Dive Brief:
- Appreciation for the mainframe is on the rise, according to a BMC report published Thursday. The enterprise software and IT consulting firm surveyed more than 800 executive and technical professionals.
- Two-thirds of large enterprises expect on-prem to grow and attract new workloads, BMC found, up from just over half in 2019, the report found.
- Security and compliance, perennial priorities for mainframe users in the 18 years BMC has conducted the annual survey, remained the chief concerns related to mainframe use, but cost optimization was the next most important issue, cited by nearly half of respondents.
Dive Insight:
The rush to cloud delivered efficiency gains, unlocked new technological capabilities and, in many cases, ballooned IT spending. As tech leaders grapple with controlling cloud cost, the mainframe, the legacy workhorse of the enterprise tech stack, remains an attractive option for certain workloads.
The first rush toward cloud for cloud's sake brought along sticker shock, according to Andy Sealock, senior partner, advisory and transformation at consulting firm West Monroe.
“The dirty secret is, if you're running your on-premise data center efficiently at scale, the public cloud’s probably not going to hit that price point,” Sealock told CIO Dive. “If you just do a lift and shift, you're probably going to go negative, because your old legacy apps use the cloud so inefficiently.”
The cloud learning curve taught IT leaders to tighten usage controls, optimize existing deployments and rethink the value of the mainframe.

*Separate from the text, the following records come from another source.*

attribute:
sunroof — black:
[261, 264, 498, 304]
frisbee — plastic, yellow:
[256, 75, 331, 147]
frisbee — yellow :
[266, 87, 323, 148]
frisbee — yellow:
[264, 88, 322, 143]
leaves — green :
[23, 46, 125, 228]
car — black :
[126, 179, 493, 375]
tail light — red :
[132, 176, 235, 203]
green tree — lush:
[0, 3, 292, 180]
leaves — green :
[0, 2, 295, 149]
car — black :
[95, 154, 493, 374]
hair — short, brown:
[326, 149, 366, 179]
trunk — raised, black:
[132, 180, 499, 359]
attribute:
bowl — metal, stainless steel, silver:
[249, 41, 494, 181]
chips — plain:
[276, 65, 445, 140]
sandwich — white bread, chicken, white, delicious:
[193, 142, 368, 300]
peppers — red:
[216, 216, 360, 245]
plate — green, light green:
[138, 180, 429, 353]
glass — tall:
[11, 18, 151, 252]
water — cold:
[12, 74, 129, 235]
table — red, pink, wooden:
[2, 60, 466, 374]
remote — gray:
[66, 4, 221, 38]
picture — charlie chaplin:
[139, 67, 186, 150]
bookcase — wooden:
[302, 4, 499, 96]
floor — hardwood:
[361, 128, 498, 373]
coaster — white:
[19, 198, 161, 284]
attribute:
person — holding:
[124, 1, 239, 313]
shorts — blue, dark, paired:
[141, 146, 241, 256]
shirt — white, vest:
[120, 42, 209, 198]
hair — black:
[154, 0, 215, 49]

Advances in mainframe modernization and a proliferation of hybrid solutions that integrate on-prem with cloud have helped bolster mainframe use in enterprise IT.

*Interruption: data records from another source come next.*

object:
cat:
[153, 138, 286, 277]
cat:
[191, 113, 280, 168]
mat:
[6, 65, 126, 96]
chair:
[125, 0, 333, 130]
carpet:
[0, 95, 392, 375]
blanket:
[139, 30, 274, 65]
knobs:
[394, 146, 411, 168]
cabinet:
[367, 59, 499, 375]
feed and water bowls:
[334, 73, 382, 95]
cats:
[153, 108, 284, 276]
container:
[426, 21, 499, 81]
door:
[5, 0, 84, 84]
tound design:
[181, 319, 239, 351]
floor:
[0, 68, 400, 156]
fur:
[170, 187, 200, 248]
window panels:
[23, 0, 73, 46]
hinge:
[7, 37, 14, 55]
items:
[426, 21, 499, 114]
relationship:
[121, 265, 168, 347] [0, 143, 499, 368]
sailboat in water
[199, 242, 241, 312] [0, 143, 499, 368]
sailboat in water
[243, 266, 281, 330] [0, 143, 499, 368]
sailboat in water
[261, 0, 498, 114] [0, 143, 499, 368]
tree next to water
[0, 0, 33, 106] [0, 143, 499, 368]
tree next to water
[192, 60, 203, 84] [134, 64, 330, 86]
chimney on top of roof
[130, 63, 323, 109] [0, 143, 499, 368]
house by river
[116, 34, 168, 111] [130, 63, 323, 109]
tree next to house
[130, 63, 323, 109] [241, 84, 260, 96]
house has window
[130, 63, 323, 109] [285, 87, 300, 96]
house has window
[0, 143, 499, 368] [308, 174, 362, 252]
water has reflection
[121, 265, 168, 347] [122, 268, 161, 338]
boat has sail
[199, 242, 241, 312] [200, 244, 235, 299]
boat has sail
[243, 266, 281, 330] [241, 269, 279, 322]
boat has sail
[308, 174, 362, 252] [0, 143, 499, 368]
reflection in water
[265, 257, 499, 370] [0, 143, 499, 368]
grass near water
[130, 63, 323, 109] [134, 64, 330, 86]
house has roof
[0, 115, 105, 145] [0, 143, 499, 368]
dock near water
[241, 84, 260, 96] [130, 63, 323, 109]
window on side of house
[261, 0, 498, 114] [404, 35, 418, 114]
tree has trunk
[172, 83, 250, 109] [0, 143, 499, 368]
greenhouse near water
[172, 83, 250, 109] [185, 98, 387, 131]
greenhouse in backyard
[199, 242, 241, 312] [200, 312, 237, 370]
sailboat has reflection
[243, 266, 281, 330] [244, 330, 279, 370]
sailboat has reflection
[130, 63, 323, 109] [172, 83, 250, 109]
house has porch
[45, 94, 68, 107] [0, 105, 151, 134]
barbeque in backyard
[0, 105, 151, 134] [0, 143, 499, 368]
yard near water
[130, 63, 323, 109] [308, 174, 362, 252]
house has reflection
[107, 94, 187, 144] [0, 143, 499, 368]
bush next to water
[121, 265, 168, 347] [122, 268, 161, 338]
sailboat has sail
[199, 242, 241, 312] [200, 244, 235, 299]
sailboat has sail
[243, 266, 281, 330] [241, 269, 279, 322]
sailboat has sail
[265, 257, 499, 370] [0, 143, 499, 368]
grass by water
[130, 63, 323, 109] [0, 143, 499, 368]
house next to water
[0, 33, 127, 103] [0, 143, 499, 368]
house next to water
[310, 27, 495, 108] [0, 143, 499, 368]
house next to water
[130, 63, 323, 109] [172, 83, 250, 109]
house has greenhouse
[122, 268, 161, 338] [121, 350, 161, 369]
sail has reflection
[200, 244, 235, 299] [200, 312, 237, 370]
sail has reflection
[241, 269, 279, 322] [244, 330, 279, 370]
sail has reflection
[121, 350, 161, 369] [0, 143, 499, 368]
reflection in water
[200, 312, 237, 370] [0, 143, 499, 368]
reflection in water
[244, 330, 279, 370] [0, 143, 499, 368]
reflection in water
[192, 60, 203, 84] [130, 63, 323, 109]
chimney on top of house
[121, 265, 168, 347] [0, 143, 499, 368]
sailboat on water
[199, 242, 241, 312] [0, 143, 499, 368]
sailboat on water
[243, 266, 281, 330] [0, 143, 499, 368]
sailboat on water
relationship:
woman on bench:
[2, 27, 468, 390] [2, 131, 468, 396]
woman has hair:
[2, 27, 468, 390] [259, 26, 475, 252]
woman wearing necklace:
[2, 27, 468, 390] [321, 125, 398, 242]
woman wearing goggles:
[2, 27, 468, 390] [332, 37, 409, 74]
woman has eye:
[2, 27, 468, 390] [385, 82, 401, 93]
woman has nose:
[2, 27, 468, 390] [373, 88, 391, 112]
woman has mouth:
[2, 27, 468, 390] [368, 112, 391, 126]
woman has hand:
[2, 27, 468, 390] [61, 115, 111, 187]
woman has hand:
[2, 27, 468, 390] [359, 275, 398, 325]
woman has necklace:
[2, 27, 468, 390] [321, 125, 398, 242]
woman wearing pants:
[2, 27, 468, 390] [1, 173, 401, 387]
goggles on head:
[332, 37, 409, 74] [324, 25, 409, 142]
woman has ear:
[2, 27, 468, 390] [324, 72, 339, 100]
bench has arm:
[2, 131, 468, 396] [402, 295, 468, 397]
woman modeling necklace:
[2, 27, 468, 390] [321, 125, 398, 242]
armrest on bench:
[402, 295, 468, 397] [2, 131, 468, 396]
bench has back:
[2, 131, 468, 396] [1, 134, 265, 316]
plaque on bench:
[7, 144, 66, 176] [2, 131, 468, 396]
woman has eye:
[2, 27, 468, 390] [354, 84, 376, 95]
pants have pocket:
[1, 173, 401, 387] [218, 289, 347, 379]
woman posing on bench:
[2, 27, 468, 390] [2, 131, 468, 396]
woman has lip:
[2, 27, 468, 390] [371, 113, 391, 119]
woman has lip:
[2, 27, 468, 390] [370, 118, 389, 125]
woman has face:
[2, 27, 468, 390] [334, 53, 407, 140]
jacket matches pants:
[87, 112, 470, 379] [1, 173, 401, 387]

Adoption of software development automization and ML analytics tools within on-prem ecosystems have also helped revive the mainframe’s reputation.
The use of DevOps practices increased by 12 percentage points since 2019 among respondents, to 62% from just 50%. AIOps usage reached 32% in this year’s survey, up from 25% two years ago.
To save money and improve efficiency, enterprises have turned to cloud storage for data backups, John McKenny, SVP and general manager of intelligent Z optimization and transformation at BMC, told CIO Dive.
“Traditionally, those backups were on proprietary mainframe storage,” McKenny said, but organizations are shifting to cloud, the survey found. Two in five survey respondents said their companies were considering cloud-based storage and data backup strategies.
The amount of data in mainframe ecosystems, however, continues to rise, according to BMC. Three in 5 respondents reported an increase in data volume on the platform and more than half said the number of mainframe databases in use by their organization had grown in the last year.